Poco después Martín, el gato birmano, verdadero rey de su dominio, arribó maullando a la sala donde nos encontrábamos, y saltando sobre el sofá principal, se acomodó como un centinela que espiaba incluso nuestra respiración.
«Son los últimos seres puntuales» –dijo entonces con entonación pausada el artista que venía a nuestro encuentro con los brazos abiertos.
El gato observaba atento el acuario. Villegas impidiendo que comenzáramos la entrevista se devolvió súbitamente con preocupación, con el propósito de observar un pez que permanecía estático, mientras los otros comenzaron a girar intensamente a su alrededor intentando devorarlo. Sugerimos diversas estrategias para controlar el canibalismo acuático que comenzaba a desatarse, opinando con pasión e ignorancia sobre piscicultura; y ya cuando recordábamos al «pez soluble» de Breton sin decidirnos a actuar, apareció alguien con una pequeña red y sin mediar palabra lo trasladó a un recipiente de vidrio, donde por instantes pareció revivir rondado por los arrogantes felinos.
Entonces retornó el sosiego. Caminando al lugar elegido para la entrevista nos señaló un hermoso óleo de Obregón, elogiándolo con generosidad. Nos invitó a apreciarlo, reparando posteriormente en un cuadro de Corot y en el famoso dibujo que le hizo Fernando Botero a Gonzalo Arango, cuya imaginaria obesidad nos hizo recordar por un momento el rostro delgado –en verdad demacrado, esperpéntico– que caracterizó siempre al Papa de la poesía Nadaísta.
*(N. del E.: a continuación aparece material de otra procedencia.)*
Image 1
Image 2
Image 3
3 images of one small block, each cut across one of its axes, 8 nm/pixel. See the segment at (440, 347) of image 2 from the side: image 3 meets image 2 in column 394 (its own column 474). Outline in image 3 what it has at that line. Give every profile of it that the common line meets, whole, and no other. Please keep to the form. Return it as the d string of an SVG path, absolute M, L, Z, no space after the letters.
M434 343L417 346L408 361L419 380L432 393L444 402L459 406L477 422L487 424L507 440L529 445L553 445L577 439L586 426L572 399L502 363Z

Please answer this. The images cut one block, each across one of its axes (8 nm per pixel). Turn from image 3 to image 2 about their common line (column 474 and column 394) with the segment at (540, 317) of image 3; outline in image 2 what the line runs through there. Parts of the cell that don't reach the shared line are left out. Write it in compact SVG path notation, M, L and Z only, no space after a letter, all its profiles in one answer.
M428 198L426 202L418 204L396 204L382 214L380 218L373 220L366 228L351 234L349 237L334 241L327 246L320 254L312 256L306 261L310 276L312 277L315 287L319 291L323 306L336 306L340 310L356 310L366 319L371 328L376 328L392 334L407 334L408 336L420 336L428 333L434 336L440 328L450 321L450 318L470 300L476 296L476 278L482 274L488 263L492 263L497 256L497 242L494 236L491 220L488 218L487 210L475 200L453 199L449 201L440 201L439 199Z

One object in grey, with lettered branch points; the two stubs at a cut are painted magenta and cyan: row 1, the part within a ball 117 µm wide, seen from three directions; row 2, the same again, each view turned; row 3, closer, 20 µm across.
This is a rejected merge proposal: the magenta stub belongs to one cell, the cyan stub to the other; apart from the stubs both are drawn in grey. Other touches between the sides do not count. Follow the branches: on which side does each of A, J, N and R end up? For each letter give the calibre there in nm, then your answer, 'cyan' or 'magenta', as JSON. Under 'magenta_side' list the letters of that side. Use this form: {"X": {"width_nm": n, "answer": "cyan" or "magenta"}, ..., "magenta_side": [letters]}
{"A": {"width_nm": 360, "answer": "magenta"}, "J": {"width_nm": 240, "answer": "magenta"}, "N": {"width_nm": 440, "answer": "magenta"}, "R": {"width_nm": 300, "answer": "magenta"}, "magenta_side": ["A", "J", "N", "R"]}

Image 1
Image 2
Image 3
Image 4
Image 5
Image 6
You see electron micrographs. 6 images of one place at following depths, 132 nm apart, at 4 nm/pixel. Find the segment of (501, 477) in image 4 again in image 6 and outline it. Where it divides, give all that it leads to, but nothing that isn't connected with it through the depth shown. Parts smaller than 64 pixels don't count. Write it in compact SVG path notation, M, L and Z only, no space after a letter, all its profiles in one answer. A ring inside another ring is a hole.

AV: Gonzalo Arango gordo, qué extraordinaria imaginación... El arte debe fingir algunas veces en su búsqueda reveladora –afirmó irónico.
Luego de ver parte de su colección privada, que corroboraba su obsesión vital por la estética, y mientras preparábamos la grabadora, vimos como el gato Martín, más sociable que su hermano Pablo– saltó sobre el pecho de Villegas para permanecer allí adormilado durante toda la conversación.
CP: Su arribo a Colombia se produce en el año 50. ¿Por qué precisamente este destino?
AV: Yo había conocido en Lima a dos jóvenes colombianos que estudiaban en la Escuela de Bellas Artes, quienes me informaron de un programa de intercambio que en ese momento se efectuaba entre los dos países y me entusiasmé por venir a estudiar pintura mural. Con otro colega peruano interesado en estudiar arquitectura hicimos el recorrido por la carretera Panamericana. Cuando llegamos a Bogotá, nos presentamos casi de inmediato en el Ministerio de Educación con el propósito de gestionar todo lo relacionado con el programa y resulta que tal beca no existía. No había nadie que diera razón al respecto. Allí sin embargo nos sugirieron que lo intentáramos en la Escuela de Bellas Artes para probar la idoneidad y la posibilidad de que en esa institución nos apoyaran. Efectivamente después de nueve meses de estudio nos concedieron una beca. Luego me vinculé a la Universidad Nacional y allí hice un posgrado en pintura mural que era el propósito de mi viaje a Colombia
CP: ¿Cuál era su actividad artística en ese momento?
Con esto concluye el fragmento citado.